2. Eiser is het niet eens met de buitenbehandelingstelling. Hij voert aan dat hij als gevolg van het gemis van zijn gezin en het ontbreken van perspectief op de verdere inhoudelijke behandeling van zijn asielaanvraag in een lichamelijke en psychische crisis is geraakt, waardoor hij niet in staat was te stempelen of hierover contact op te nemen met medewerkers van het COA of de IND. Sinds 22 januari 2023 is hij echter weer in het systeem aangemeld en kan zijn asielprocedure dus weer worden voortgezet.
3. De rechtbank overweegt dat verweerder op grond van de Vw1 een aanvraag buiten behandeling kan stellen als de vreemdeling is verdwenen of zonder toestemming van verweerder is vertrokken en hierover toerekenbaar niet binnen een termijn van twee weken contact heeft opgenomen met de bevoegde autoriteiten. Niet ter discussie staat dat eiser op 30 december 2022 is vertrokken en zich op 22 januari 2023 pas weer heeft gemeld bij het COA. Deze periode is langer dan 2 weken. Verweerder had daarom dus de bevoegdheid om de aanvraag buiten behandeling te stellen. Naar het oordeel van de rechtbank mocht verweerder ook van deze bevoegdheid gebruik maken. Verweerder heeft eerst op 11 januari 2023 nog een voornemen uitgebracht, die ook naar de gemachtigde van eiser is gestuurd, en eiser hiermee nog een kans gegeven voor 16 januari 2023 een zienswijze in te dienen en hiermee te voorkomen dat zijn aanvraag buiten behandeling zou worden gesteld. Hier heeft eiser echter niet op gereageerd. Verder heeft eiser zijn stelling dat hij in een lichamelijke en psychische crisis is geraakt waardoor hij geen contact kon opnemen met de autoriteiten onvoldoende onderbouwd. Verweerder mocht de aanvraag daarom buiten behandeling stellen.
4. Ten overvloede overweegt de rechtbank nog dat eiser een nieuwe asielaanvraag kan indienen, en dat inmiddels al heeft gedaan. Deze aanvraag wordt behandeld als een eerste aanvraag.2
5. Omdat eiser geen gronden heeft aangevoerd tegen het opgelegde terugkeerbesluit en inreisverbod zal de rechtbank hier verder niet op ingaan.

Conclusie en gevolgen

6. Het beroep is ongegrond.

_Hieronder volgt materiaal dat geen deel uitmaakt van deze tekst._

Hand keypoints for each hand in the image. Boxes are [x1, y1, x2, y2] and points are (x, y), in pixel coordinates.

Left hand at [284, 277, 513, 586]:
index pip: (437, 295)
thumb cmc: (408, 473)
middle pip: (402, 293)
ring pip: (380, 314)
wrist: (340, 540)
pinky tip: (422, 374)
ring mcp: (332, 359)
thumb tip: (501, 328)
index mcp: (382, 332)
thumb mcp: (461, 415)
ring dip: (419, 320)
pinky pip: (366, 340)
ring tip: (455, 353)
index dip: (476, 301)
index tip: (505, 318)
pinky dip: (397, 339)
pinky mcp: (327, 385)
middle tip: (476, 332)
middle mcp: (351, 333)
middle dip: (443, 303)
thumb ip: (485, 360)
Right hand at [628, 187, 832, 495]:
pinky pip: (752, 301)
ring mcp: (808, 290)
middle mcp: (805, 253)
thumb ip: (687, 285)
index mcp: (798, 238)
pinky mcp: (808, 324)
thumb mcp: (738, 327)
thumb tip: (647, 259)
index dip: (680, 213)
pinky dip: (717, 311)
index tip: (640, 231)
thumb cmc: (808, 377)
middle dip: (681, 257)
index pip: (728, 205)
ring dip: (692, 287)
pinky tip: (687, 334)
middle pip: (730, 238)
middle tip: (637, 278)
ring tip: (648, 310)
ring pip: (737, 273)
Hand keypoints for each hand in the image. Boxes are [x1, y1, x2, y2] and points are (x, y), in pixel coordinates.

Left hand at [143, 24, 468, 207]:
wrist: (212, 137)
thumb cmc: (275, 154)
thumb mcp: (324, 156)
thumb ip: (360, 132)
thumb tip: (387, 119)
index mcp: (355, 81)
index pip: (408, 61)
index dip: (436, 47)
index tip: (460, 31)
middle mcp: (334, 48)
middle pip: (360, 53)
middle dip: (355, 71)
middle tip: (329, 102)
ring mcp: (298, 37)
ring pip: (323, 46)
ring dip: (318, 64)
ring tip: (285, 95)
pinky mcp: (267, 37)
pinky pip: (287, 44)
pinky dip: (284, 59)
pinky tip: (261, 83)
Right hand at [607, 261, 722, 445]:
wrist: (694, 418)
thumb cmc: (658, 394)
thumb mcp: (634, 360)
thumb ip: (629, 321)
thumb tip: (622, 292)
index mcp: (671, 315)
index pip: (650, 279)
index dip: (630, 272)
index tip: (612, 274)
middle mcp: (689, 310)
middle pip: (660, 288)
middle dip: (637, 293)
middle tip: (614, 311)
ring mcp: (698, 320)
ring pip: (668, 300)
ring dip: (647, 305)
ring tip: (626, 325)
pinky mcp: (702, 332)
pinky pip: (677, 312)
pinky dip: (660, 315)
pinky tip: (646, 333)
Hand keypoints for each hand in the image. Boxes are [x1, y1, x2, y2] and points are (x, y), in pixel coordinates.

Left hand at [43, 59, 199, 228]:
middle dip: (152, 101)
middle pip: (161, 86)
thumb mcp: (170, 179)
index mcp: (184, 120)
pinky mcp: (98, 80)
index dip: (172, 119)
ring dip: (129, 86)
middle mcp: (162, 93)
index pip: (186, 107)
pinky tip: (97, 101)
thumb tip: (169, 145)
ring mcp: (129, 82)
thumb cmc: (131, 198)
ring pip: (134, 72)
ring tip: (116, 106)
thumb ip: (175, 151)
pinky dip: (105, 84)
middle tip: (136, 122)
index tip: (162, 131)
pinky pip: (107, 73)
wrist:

Voor een proceskostenveroordeling bestaat geen aanleiding.
Partijen zijn gewezen op de mogelijkheid om tegen de mondelinge uitspraak in hoger beroep te gaan op de hieronder omschreven wijze.
1. Artikel 30c, eerste lid, aanhef en onder c.
2 Artikel 30c, tweede lid, van de Vw.
Deze uitspraak is uitgesproken in het openbaar op 16 februari 2023 door mr. M. Eversteijn, rechter, in aanwezigheid van mr. L. Ruizendaal - van der Veen, griffier.
Dit proces-verbaal is bekendgemaakt op:
22 februari 2023

Documentcode: [documentcode]

Rechtsmiddel

Tegen deze uitspraak kan hoger beroep worden ingesteld bij de Afdeling bestuursrechtspraak van de Raad van State binnen één week na de dag van bekendmaking van dit proces-verbaal.